The court, in its conclusion during the morning hearing, commented that it hoped that good sense would prevail on the state and it would remove the hoardings before 3pm and apprise the court about this at the time of hearing.

At 3pm, the AG, Raghvendra Singh, appeared before the bench and made the following appeals.

The first was that the case ought to be contested in Lucknow as it fell in its jurisdiction and not the Allahabad High Court. The second point was that as the hoardings were put up in Lucknow, the matter was not within the jurisdiction of the Allahabad High Court. The AG also argued that PILs should not be lodged on behalf of those who apparently broke the law. He also said that the case did not merit suo moto cognisance. The next argument was that those who appeared on the posters were not ‘little Indians’ of no significance.

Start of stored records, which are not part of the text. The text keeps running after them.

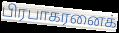
பிரபாகரனைக்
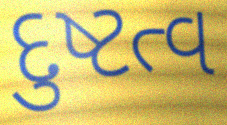
દુષ્ટત્વ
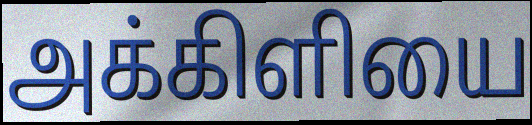
அக்கிளியை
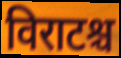
विराटश्च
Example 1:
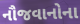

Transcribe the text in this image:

નૌજવાનોના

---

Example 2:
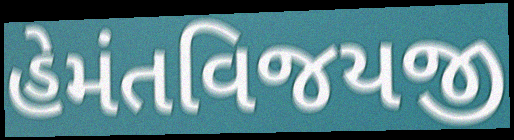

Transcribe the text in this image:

હેમંતવિજયજી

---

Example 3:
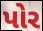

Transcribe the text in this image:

પોર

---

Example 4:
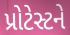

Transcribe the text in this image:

પ્રોટેસ્ટને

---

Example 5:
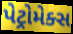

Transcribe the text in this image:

પેટ્રોમેક્સ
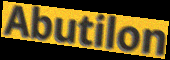
Abutilon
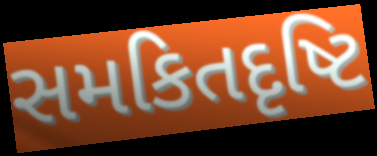
સમકિતદૃષ્ટિ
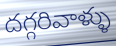
దగ్గరివాళ్ళు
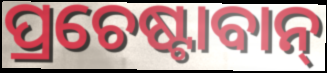
ପ୍ରଚେଷ୍ଟାବାନ୍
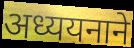
अध्ययनाने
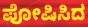
ಪೋಷಿಸಿದ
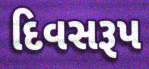
દિવસરૂપ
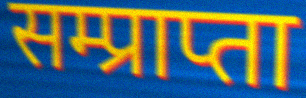
सम्प्राप्ता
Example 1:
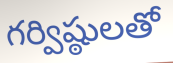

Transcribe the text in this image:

గర్విష్ఠులతో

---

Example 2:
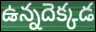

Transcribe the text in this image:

ఉన్నదెక్కడ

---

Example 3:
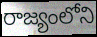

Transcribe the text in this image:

రాజ్యంలోని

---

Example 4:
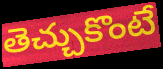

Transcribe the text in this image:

తెచ్చుకొంటే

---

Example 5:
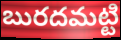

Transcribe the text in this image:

బురదమట్టి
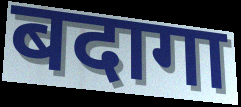
बदागा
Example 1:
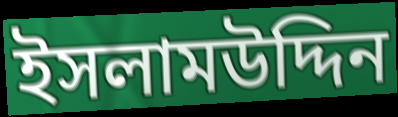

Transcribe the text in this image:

ইসলামউদ্দিন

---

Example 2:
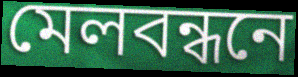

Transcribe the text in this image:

মেলবন্ধনে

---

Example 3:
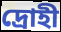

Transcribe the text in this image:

দ্রোহী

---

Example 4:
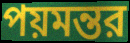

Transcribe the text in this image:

পয়মন্তর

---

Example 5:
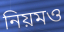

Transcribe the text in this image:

নিয়মও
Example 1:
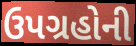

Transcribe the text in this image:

ઉપગ્રહોની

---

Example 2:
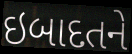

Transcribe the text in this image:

ઇબાદતને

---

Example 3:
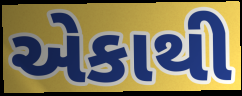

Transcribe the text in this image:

એકાથી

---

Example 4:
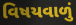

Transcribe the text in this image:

વિષયવાળું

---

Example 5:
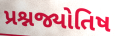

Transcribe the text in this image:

પ્રશ્નજ્યોતિષ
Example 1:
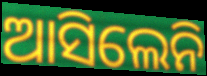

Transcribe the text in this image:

ଆସିଲେନି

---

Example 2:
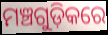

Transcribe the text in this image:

ମଞ୍ଚଗୁଡ଼ିକରେ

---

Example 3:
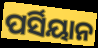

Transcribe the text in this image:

ପର୍ସିୟାନ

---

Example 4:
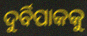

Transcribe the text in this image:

ଦୁର୍ବିପାକକୁ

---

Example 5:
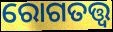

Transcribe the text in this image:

ରୋଗତତ୍ତ୍ୱ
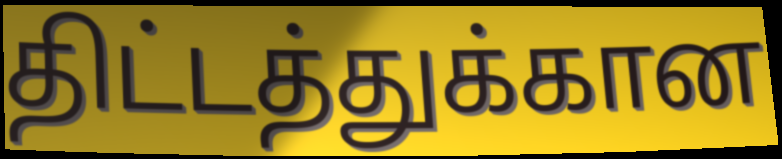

The court noted that the state did not have any statutory authority for this exercise of putting up posters and hoardings in Lucknow.

On Friday night, numerous hoardings of those anti-CAA protesters who had been served recovery notices for damage to public property was put up across Lucknow. These hoardings bore the photographs of the ‘offenders’ and also their names and addresses, leading to fears that their lives and liberty had been put under danger by the state.

It should be noted that in two cases brought before it in 2009 and 2018, the Supreme Court had noted that till states framed legislation regarding computation and investigation into liability of damage to public property, the states would follow the following rules: that the computation of liability would be done by a serving/retired High Court judge or a retired district judge acting as a claims commissioner. In the Lucknow case, this was done by an official of the rank of Additional District Magistrate. The apex court had also noted, ‘Wherever a mass destruction to property takes place due to protests or thereof, the High Court might issue suo moto action and set up a machinery to investigate the damage caused and to award compensation related thereto’. It also talks of summoning ‘the existing video or other recordings from private and public sources to pinpoint the damage and establish nexus with the perpetrators of the damage’.

It is be noted that the Lucknow police have so far been unable to provide any video footage of the perpetrators of the damage—one of the leading reasons that has been considered by the court in granting bail to most of the accused.

The court will deliver its judgment on the matter on Monday.